As for bank recapitalisation, Macron and Merkel touted an ESM-funded scheme. But with all ESM decisions subject to German parliamentary approval, the German Bundestag would have veto power over the recapitalisation of, say, an Italian bank. Italy’s new government is unlikely to buy into this.
When bankers try to cover up bad loans on their books, they extend new loans to enable their insolvent borrowers to pretend to be servicing the original loan. When the new loan is exhausted, the client is allowed to suspend repayment for a few years, with interest accumulating. This keeps the net present value of their asset (the loan) constant while postponing the day of reckoning (when they have to confess to their regulator that the loan is unrecoverable).

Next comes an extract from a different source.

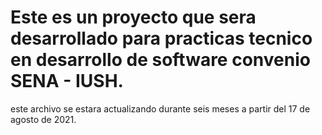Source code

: # Este es un proyecto que sera desarrollado para practicas tecnico en desarrollo de software convenio SENA - IUSH.

este archivo se estara actualizando durante seis meses a partir del 17 de agosto de 2021.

Since 2010, Greece’s creditors have been practicing this extend-and-pretend strategy as though they were training for an Olympic event. Instead of a courageous and therapeutic haircut, or the moderate GDP-indexing solution, the Eurogroup’s recent decision, proclaimed as the "end of the Greek debt crisis” boiled down to the apotheosis of this cynical practice.
Technically speaking, the central pillar of the new debt agreement is a decade-long postponement of payments totaling €96.6 billion ($112.5 billion) that were due to begin in 2023. The Greek state has thus been offered easy repayments until 2033 in exchange for continuing harsh austerity ad infinitum (a primary budget surplus target of 3.5% of national income until 2022, and 2.2% during 2023-2060); impossible annual debt repayments from 2033 to 2060 (around 60% of the state’s tax revenues); and a debt-to-national income ratio above 230% by 2060 if the next global recession puts the plan’s over-ambitious growth targets out of reach, as it surely will.
The writer is Professor of Economics at the University of Athens.